Evaluation of the Mechanical Properties of Palm Fibre Modified Cold Mix Asphalt
摘要
This study assessed cold-mix asphalt (CMA) reinforced with date palm fibres for base course applications, with the objective of identifying a sustainable alternative to hot-mix asphalt (HMA), which has a high carbon footprint. Conventional CMA has many disadvantages including low initial strength and moisture sensitivity, but the addition of different doses of natural date palm fibres (0.1%, 0.3%, and 0.5% of dry aggregate content) overcame these drawbacks. Samples of both modified and regular mixes were cured systematically for 7, 14, and 28 days, and the performance of the mixes was measured over time. A comprehensive suite of laboratory tests was conducted, including Marshall stability, Indirect tensile strength (ITS), moisture sensitivity through the tensile strength ratio (TSR) and resistance to permanent deformation on Kim’s testing apparatus. Changes in the microstructure and the dynamics of the interfacial bonding were also studied by scanning electron microscopy (SEM). The experimental results showed that all evaluated mechanical properties were significantly improved, mainly because of better fibre–matrix interlocking. The fibre-reinforced CMA had a 58% increase in Marshall stability after 28 days. Furthermore, despite a slight decrease in moisture resistance compared to the control mix due to the hydrophilic nature of natural fibres, the TSR values achieved approximately 83%. This performance safely satisfies the standard specification threshold (minimum 80%), demonstrating acceptable resistance to moisture-induced damage and stripping. As far as permanent deformation is concerned, the mixture incorporating 0.5% palm fibre exhibited the optimum rutting resistance after 28 days of curing, which is 80% higher than the deformation strength (SD) value from the Kim test.
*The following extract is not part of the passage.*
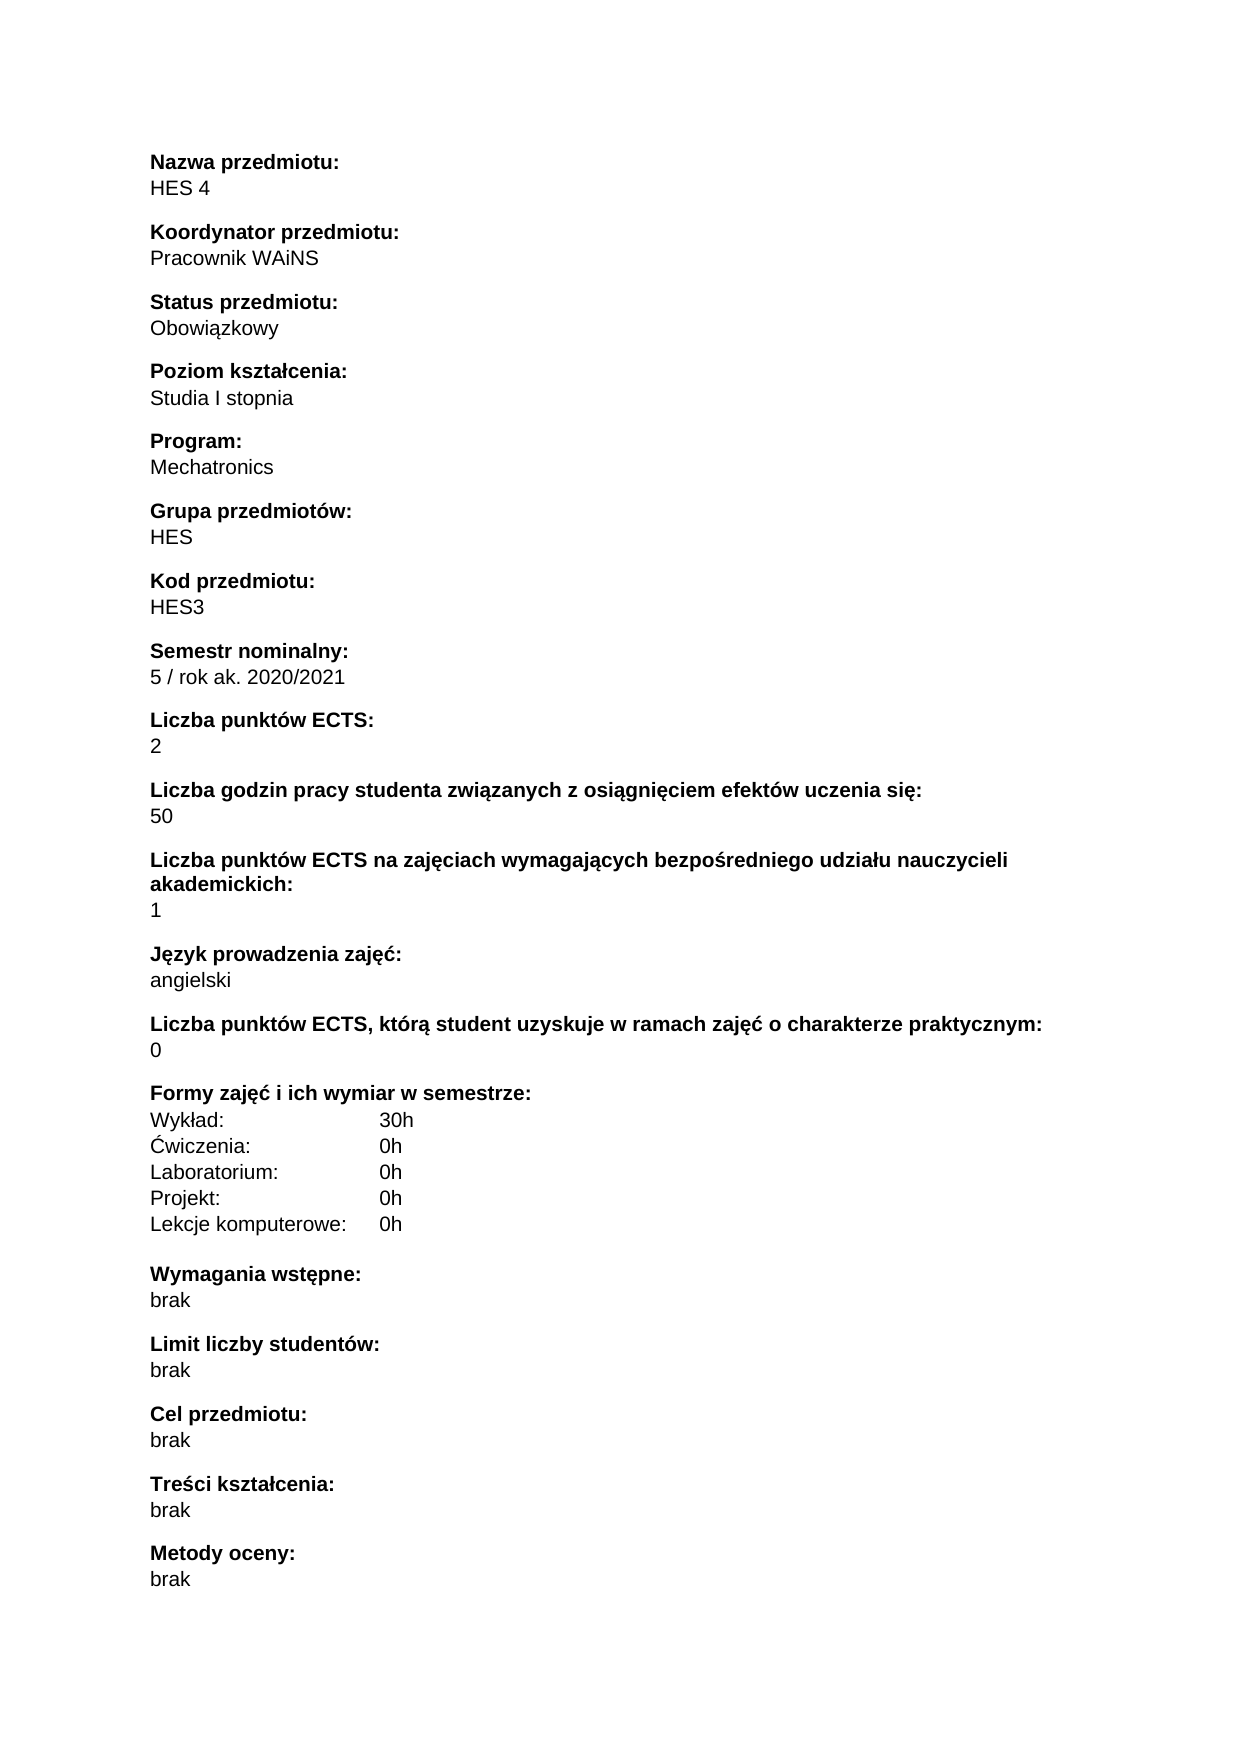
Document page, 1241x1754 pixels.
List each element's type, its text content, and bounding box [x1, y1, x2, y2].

Furthermore, SEM microstructural analyses showed that a uniform and crosslinked fibre distribution and bonding strength between the fibres and asphalt matrix successfully controlled internal micro-defects and maintained the structural integrity of the composite mixture. In conclusion, these results validate utilizing date palm agricultural residue as an excellent, eco-friendly reinforcing agent in CMA, offering a low-energy, climate-resilient alternative that satisfies engineering specifications while significantly reducing environmental degradation.